Increasing cases of depression, sudden deaths of doctors linked to workload are reported weekly, says president of doctors association
Over 5,000 medical doctors in Nigeria have migrated to the UK, the US, United Arab Emirates and other African countries due to inadequate compensation and unfavorable working conditions, an association representative said Friday.
Dr. Emeka Orji, President of the Nigerian Association of Resident Doctors, revealed in an interview with Anadolu that doctors in the country frequently resort to strikes to advocate for increased staffing and improved salaries, aiming to prevent the potential collapse of Nigeria’s healthcare sector.
He said there are approximately 12,000 resident doctors in the country and his association used to have 16,000 members five years ago.

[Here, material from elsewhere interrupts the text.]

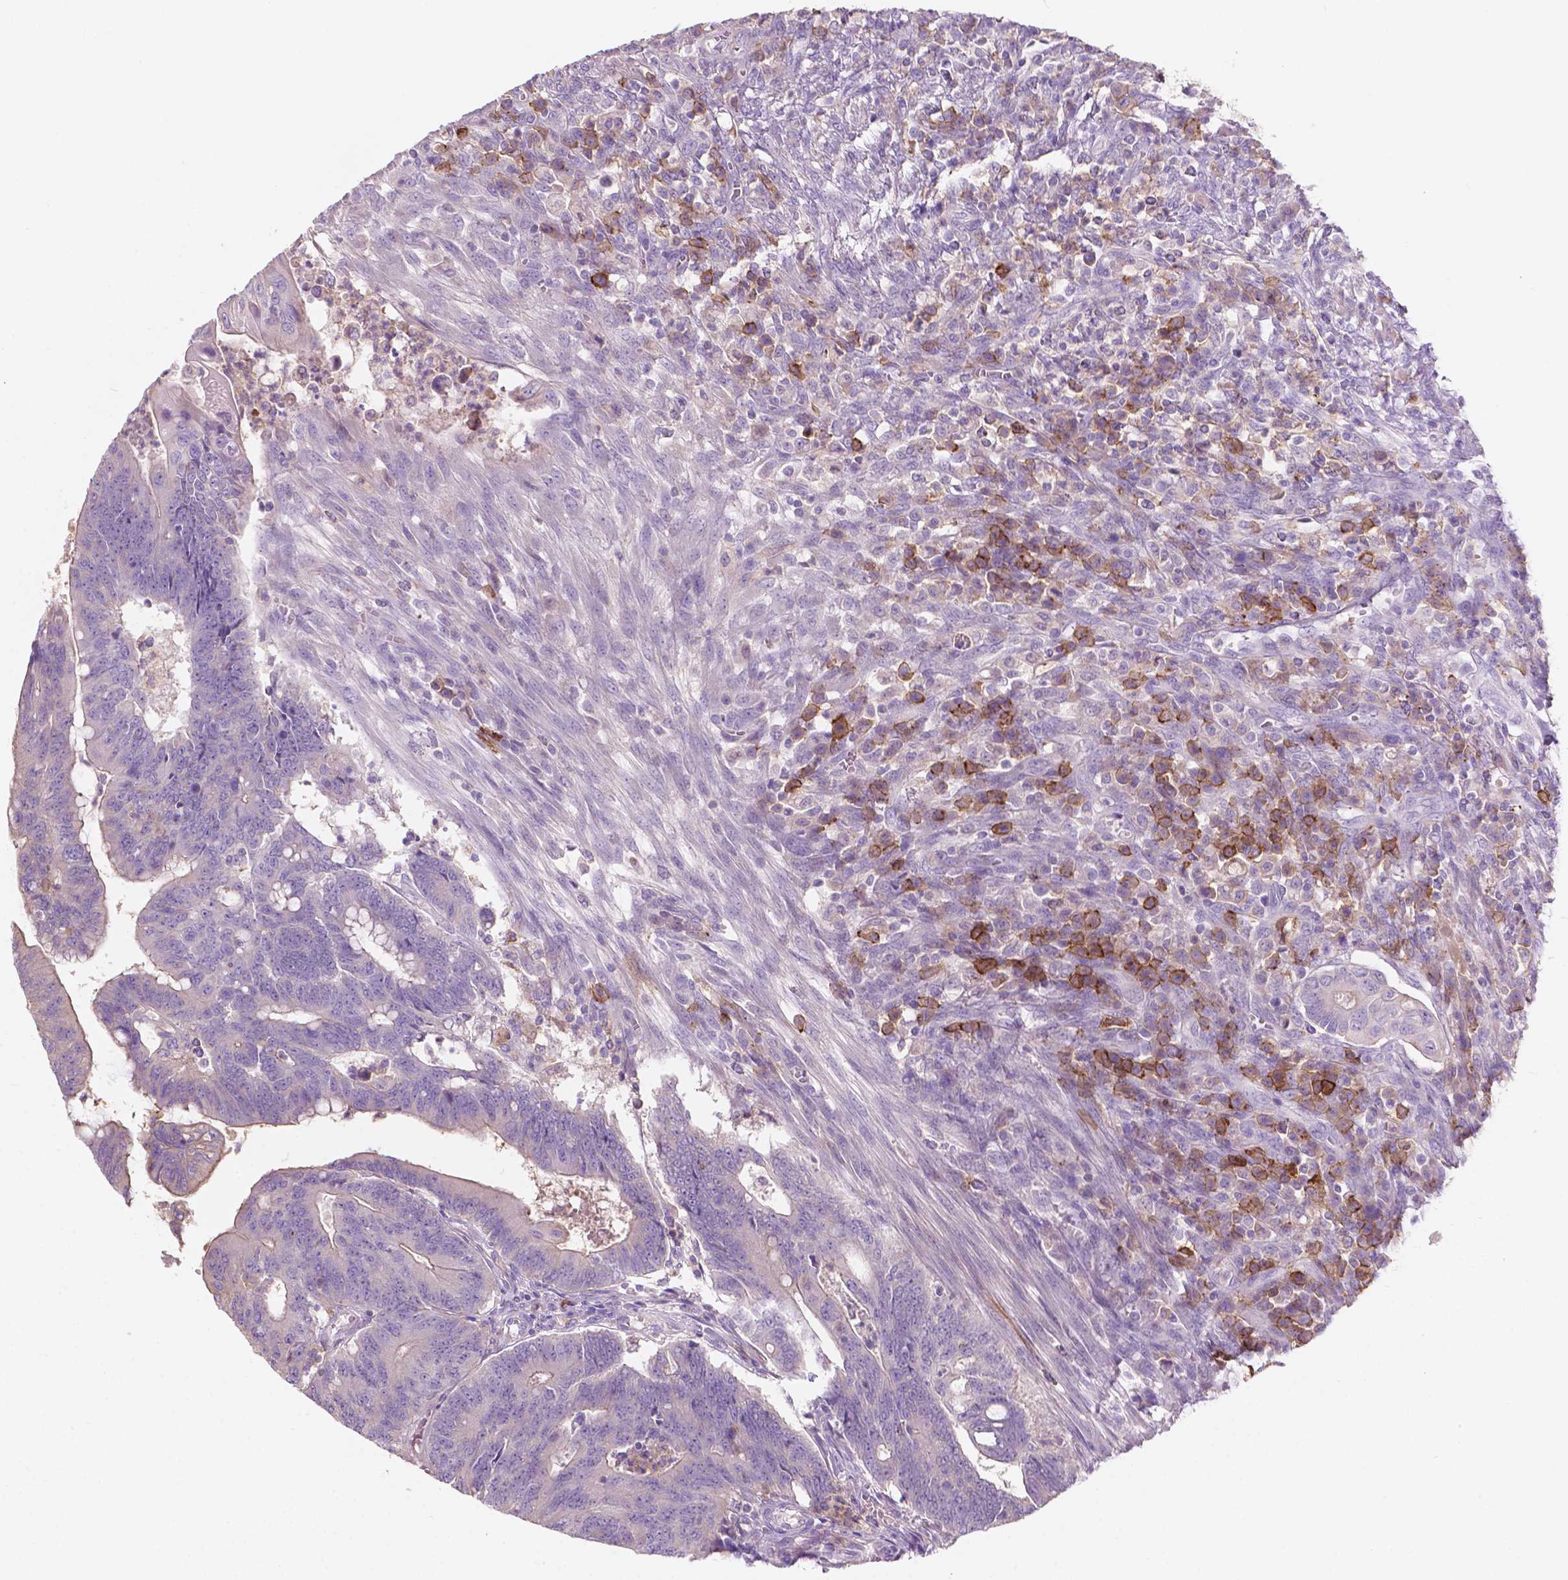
{"staining": {"intensity": "weak", "quantity": "<25%", "location": "cytoplasmic/membranous"}, "tissue": "colorectal cancer", "cell_type": "Tumor cells", "image_type": "cancer", "snomed": [{"axis": "morphology", "description": "Adenocarcinoma, NOS"}, {"axis": "topography", "description": "Colon"}], "caption": "There is no significant positivity in tumor cells of colorectal adenocarcinoma.", "gene": "SEMA4A", "patient": {"sex": "male", "age": 65}}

“We have lost between 5,000 to 7,000 of doctors to brain drain within five years,” he told Anadolu.
He said the association has commenced discussion with the Federal Government after the suspension of the doctors’ strike on Aug. 11.
Orji however expressed deep concern on the impact of the brain drain on the country’s health sector and Nigerians.
“It has led to increasing waiting time for patients in hospitals to see their doctors, multiple cancelations of surgeries and appointments due to inadequate medical doctors,” he explained.
He said the association has been receiving weekly reports of doctors suffering from depression and instances of deaths associated with excessive workloads.
He, however, said the association is still computing the statistics of the affected doctors.
Many Nigerians said they spend hours waiting at the clinic before seeing the doctors while some said their initial appointments were cancelled after hours of waiting.
“My appointment was canceled after waiting for three hours at the University of Ibadan Teaching Hospital (UCH) on Tuesday,” Abayomi Salako told Anadolu on phone.
Meanwhile, Minister of Health and Social Welfare Prof Ali Pate has also expressed concern about the brain drain in the health sector and medical tourism, promising to tackle the challenge.
“When you fly from Addis Ababa to India, you see a lot of people going for medical tourism; it is not a thing we should see as normal. We should do something about it and improve our health outcomes,” he said.
Scores of Nigerian political class and elites, including former President Muhammadu Buhari, frequently travel overseas especially UK, US, Germany, Saudi Arabia and Egypt for medical treatment.